World Bank President Ajay Banga on Wednesday said a broad-based liberalisation among emerging markets could offset risks of “reciprocal” tariffs that they could face.
Speaking to reporters ahead of next week's World Bank and IMF Spring Meetings in Washington, Mr Banga said higher tariffs placed by developing markets create a “real risk of reciprocal tariffs and, most importantly, lost competitiveness”.
Mr Banga's remarks come as US President Donald Trump's tariff regime has upended the norms of global trade that have been observed for decades. Before his tariff reversal last week, many of Mr Trump's harshest reciprocal tariffs were imposed on developing countries such as Vietnam (46 per cent), Cambodia (49 per cent) and Lesotho (50 per cent).
Low-income countries typically have a higher tariff rate than advanced economies to protect their domestic industries and generate government revenue.
Mr Banga also said he saw untapped potential in deeper regional integration among emerging market economies.
“Strengthening regional ties through more efficient border processes, lower trade costs, less friction, clear rules of origin – these can boost trade volumes and support more stable and diversified growth,” he said. “These aren't abstract principles, they're practical strategies, and they could be done with these countries.”
Mr Trump's trade policies have wrought a heightened degree of uncertainty for the global economic outlook and dampened investment sentiment.
“That's the part I don't know how to predict, how long it takes to get out because most of this is caused by the current discussion on trade,” Mr Banga said, noting he is encouraging dialogue.
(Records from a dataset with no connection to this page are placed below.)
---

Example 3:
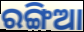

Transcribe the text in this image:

ରଙ୍ଗିଆ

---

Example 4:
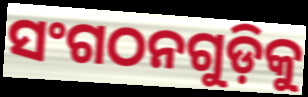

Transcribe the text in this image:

ସଂଗଠନଗୁଡ଼ିକୁ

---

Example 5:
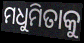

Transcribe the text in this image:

ମଧୁମିତାକୁ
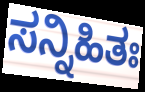
ಸನ್ನಿಹಿತಃ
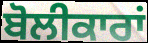
ਬੋਲੀਕਾਰਾਂ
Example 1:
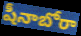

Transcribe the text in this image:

షీనాబోరా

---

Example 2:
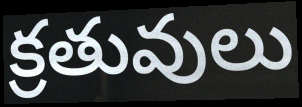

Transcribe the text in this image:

క్రతువులు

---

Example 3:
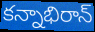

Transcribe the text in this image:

కన్నాభిరాన్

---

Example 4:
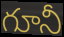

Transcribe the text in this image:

గూనీ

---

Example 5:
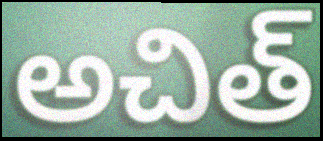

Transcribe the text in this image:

అచిత్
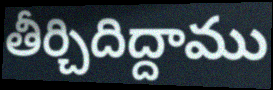
తీర్చిదిద్దాము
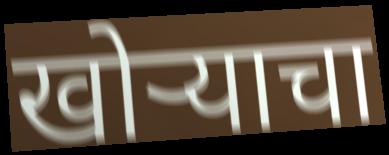
खोर्‍याचा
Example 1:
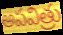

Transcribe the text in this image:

అపవిత్రు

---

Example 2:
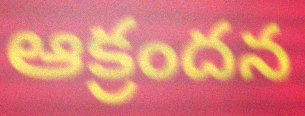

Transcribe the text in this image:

ఆక్రందన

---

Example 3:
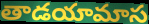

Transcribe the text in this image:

తాడయామాస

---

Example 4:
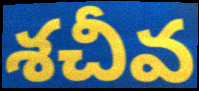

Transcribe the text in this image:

శచీవ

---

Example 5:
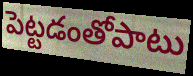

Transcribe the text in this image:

పెట్టడంతోపాటు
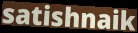
satishnaik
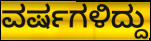
ವರ್ಷಗಳಿದ್ದು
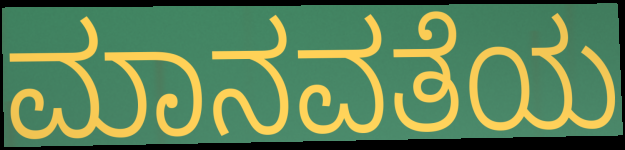
ಮಾನವತೆಯ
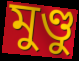
মুণ্ডু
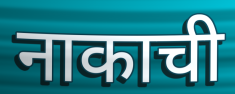
नाकाची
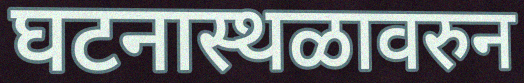
घटनास्थळावरुन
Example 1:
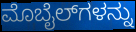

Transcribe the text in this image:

ಮೊಬೈಲ್‌ಗಳನ್ನು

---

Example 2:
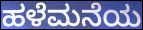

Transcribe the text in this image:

ಹಳೆಮನೆಯ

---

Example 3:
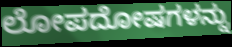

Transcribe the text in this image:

ಲೋಪದೋಷಗಳನ್ನು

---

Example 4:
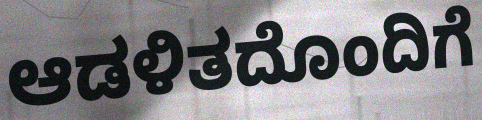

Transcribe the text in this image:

ಆಡಳಿತದೊಂದಿಗೆ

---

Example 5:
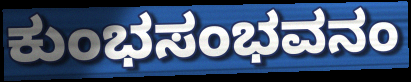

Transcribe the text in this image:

ಕುಂಭಸಂಭವನಂ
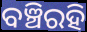
ବଞ୍ଚିରହି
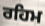
ਰਹਿਮ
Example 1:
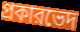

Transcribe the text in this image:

প্রকারভেদ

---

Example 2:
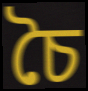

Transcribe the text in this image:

চৈ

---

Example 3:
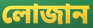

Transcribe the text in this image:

লোজান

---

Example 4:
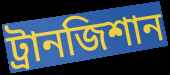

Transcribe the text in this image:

ট্রানজিশান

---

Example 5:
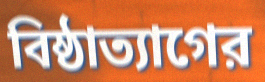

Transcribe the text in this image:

বিষ্ঠাত্যাগের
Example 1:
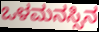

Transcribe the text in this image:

ಒಳಮನಸ್ಸಿನ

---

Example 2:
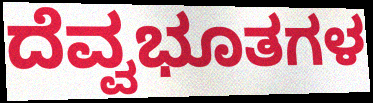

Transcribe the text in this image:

ದೆವ್ವಭೂತಗಳ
A separate report from the World Trade Organisation released earlier on Wednesday showed tariffs and uncertainty pose “severe downside risks” to global trade. The WTO currently predicts global goods trade to fall by 0.2 per cent this year after previously forecasting it to grow by 2.7 per cent.
Next week's gatherings in Washington also come as the Trump administration targets multilateral institutions such as the World Bank and the International Monetary Fund. Since his second term began, Mr Trump has withdrawn the US from the Paris Climate Accord and World Health Organisation, and ceased US participation with several UN agencies.
Mr Banga said he does not know how much the US – as well as some European countries – will contribute to the International Development Association, which supplements the World Bank's main lending arm.
The US is the largest shareholder of the World Bank, holding 17.25 per cent of the Washington-based multilateral's shares. Mr Banga said the World Bank has had active discussions with the new US administration.
“I don't know where it'll end, but I've got no problem with the dialogue I'm having. They're asking the right questions, and we're trying to give them the right answers,” he said.